The Workspace keeps the task grounded in shared context. The user does not need to paste everything into the chat if the relevant material is already available in the Workspace.

Connected context: SharePoint, OneDrive, and document management

The Workspace can connect to SharePoint and OneDrive, as well as document management systems such as iManage and NetDocuments, where access is available.
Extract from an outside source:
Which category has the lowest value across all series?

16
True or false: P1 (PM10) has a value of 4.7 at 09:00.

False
This means Vesence can help work with connected matter folders, project files, templates, precedents, and other cloud documents instead of treating each uploaded file as isolated.
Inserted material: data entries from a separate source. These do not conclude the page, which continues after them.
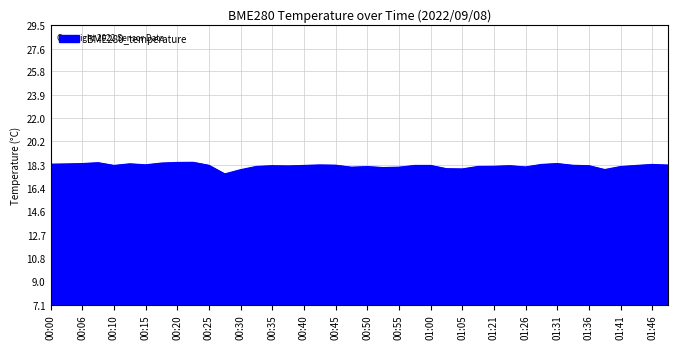

What is the minimum value shown in the chart?

17.6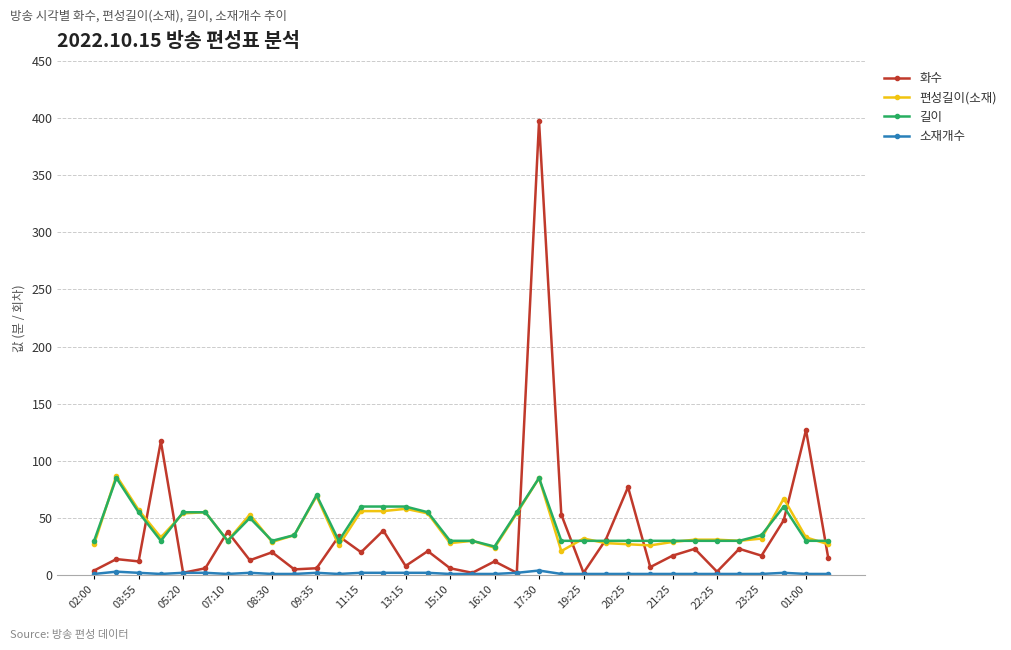

Which series has the largest range (max minus min)?

화수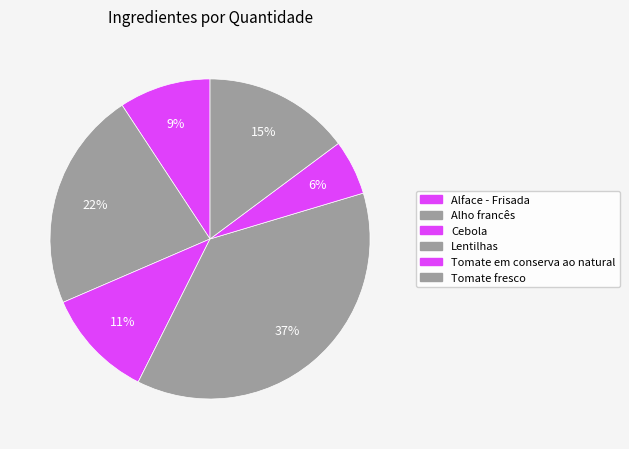

Is there a majority slice in this chart?

No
For example, the Workspace can help:

  • Find relevant files in SharePoint, OneDrive, iManage, or NetDocuments
  • Bring cloud and document management files into the working context
  • Work with files from a project, matter, or workspace folder
  • Keep generated outputs close to the source materials
  • Prepare changes that the user can review before staging them back to the source

iManage and NetDocuments are optional integrations that an organization enables. If you do not see them, they have not been connected for your account.

See: Using Vesence with SharePoint and OneDrive and Working with Files and Source Material for more information.

Workspace, chat, and Agent

The Workspace is part of a larger working model:

  • Chat — where the user gives instructions and receives explanations
  • Agent — the Vesence assistant that interprets the request and carries out the work
  • Workspace — the shared layer where files, context, and outputs live

The chat is the conversation. The Workspace is the shared context. The Agent is what turns the instruction and context into work product.

What users should remember

The main point is simple:

The Workspace is where the user and Vesence work together.

To get the best results:

  • Make the relevant files available in the Workspace.
  • Connect SharePoint or OneDrive sources where the task depends on cloud files.
  • Tell Vesence which file or folder is the source of truth if there are several versions.
  • Say what you want Vesence to create, such as a summary, table, checklist, tracker, draft, edited file, or tool.